IIRC the vaccination is a two-step process with jabs spaced about three weeks apart.

Certainly correct me if wrong. I 100% admit I forget the details (not to mention which vaccine we are talking about since I think more than one is coming online now-ish). Not sure if they work differently from each other.

Yes; as I understand it, both the Pfizer and Moderna vaccines require two doses, 3 to 4 weeks apart. (I believe that the Oxford vaccine is also a two-dose vaccine.)

I’ve already answered that. I would coordinate my state’s needs with the Federal Government. The Dakotas are too far away for me to know the lay of the land but if you asked me about my own state I can tell you where the assets are and a general outline of what would be done

If you’re asking what I would do from day 1 (state and national) I would have isolated nursing homes on a grand scale. I think it would have been a much better use of money to focus on these people in the first place. I would have treated the facilities as isolation units using military medical knowledge and assets. I would use National Guard units to implement it. Basically a hospital isolation unit re-applied to nursing facilities.

What would you do.

You have totally skipped about 95% of your population. Given how viruses are spread your list of what you would do gets you almost nowhere.

I would follow CDC guidelines. Maybe I would do more if I thought the Trump admin was interfering.
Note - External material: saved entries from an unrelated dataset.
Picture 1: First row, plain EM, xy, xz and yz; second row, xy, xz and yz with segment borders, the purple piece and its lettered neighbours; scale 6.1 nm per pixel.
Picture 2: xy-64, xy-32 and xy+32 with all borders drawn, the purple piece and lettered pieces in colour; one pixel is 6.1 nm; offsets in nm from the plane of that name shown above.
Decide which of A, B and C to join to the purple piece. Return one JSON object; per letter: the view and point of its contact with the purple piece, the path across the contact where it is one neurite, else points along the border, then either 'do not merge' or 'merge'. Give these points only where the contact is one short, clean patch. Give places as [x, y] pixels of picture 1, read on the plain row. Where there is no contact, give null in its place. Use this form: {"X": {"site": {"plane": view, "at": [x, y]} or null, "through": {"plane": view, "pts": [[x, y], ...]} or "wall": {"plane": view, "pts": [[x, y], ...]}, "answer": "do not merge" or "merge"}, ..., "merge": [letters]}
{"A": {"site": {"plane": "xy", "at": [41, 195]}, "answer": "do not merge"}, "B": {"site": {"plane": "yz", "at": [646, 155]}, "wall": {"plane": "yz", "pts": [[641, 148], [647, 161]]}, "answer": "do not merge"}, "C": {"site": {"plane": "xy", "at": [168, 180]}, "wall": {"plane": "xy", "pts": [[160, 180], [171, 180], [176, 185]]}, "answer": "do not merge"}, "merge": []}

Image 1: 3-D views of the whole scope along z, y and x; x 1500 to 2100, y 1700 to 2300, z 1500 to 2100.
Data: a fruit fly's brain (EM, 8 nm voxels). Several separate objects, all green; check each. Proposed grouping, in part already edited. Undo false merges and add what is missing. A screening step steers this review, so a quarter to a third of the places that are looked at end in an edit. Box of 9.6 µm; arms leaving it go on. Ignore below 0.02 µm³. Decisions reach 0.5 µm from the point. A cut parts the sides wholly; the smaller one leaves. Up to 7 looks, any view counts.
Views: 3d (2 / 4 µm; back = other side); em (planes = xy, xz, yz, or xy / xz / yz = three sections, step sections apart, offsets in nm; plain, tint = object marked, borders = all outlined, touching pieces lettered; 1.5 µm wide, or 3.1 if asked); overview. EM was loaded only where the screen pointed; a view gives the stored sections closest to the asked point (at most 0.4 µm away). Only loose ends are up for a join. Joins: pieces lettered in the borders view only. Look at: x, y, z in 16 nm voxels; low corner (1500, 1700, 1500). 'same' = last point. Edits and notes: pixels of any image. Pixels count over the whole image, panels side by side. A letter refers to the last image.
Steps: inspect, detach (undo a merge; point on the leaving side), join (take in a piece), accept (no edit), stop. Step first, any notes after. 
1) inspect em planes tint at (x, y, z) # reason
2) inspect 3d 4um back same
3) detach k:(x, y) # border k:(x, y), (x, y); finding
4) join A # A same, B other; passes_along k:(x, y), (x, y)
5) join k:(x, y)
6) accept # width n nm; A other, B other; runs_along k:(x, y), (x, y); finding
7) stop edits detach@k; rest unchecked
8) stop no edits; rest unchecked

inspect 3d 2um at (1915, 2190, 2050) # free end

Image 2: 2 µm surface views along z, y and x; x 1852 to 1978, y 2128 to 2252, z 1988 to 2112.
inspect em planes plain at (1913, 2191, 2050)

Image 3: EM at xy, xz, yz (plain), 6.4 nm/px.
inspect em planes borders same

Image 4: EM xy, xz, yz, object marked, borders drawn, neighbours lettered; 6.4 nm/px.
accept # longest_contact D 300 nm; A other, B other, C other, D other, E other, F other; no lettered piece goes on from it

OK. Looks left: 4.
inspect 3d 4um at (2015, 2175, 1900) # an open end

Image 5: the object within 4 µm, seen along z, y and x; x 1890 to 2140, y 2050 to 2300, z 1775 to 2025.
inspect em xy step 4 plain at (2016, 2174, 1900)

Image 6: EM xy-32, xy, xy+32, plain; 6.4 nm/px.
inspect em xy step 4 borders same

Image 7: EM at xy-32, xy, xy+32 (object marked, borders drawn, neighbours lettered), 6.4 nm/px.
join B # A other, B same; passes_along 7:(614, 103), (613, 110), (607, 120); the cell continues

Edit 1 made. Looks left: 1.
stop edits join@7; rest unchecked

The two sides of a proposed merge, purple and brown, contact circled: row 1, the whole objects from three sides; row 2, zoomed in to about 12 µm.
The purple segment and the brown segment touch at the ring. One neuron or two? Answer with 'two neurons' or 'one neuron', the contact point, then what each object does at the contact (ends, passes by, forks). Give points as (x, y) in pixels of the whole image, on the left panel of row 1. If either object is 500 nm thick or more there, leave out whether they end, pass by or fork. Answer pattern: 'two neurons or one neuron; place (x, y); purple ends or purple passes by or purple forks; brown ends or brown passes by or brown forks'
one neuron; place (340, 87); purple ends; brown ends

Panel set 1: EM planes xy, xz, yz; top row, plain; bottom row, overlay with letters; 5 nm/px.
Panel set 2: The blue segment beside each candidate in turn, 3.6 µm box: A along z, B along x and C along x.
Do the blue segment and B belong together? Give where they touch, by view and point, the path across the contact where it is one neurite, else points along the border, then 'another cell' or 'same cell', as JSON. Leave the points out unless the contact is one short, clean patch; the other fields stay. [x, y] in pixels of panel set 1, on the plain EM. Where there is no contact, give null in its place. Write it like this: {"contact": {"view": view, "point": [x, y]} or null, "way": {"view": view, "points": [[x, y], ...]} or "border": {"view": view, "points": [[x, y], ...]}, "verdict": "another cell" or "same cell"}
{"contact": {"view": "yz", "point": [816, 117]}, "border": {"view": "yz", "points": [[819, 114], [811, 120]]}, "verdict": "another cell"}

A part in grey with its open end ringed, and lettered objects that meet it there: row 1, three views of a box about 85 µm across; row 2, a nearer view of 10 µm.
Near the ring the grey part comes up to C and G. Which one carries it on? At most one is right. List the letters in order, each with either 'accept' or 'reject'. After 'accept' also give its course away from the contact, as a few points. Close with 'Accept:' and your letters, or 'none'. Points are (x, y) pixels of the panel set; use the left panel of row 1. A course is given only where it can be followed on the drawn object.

And as for the Dakotas…I thought it was your position that we could dump all the ICU beds into a bucket and then use medical transport to move patients around to fill the ample ICU beds you say we have.

You’re asking a what if question. IF we run out of ICU space nationally.

We have military hospitals that would be a logical location for transport as well as a place to add portable medical facilities. .Military bases generally have lots of real estate to work with and those located on airbases can accommodate mass transport of patients.

What keeps showing up in your answers is how to deal with a surge of critically ill patients and NOTHING about mitigating the number of critically ill patients.

Your method is to let everyone get sick, a lot will die…deal with it.

95% of the population isn’t at significant medical risk of the virus. Everybody I know who got the virus described it as a mild flu.

It’s not HIV or Eboli.

Yes, I am, but I think that, given current trends on infections and hospitalizations, it’s a reasonable what-if question to ask.

And, you are assuming we absolutely will not, which means you aren’t answering my question (or feeling that it’s not going to happen, and thus, not worth answering). Yes, we have military bases and military hospitals – but even then, there’s a finite supply, and not just for hospitals, but for medical professionals (doctors, nurses, respiratory therapists, etc.) who are skilled in dealing with patients in respiratory distress. You can build temporary hospitals all day long, but those need the right kinds of people to staff them, or we’re still SOL.

My suggested method from day 1 is to immediately protect the people who are likely to die from it and use the same mitigating mask protocols.

More lives would have been saved if we focused assets on those who needed it instead of relying on a feel good financial bandaid that hinged on people’s behavior.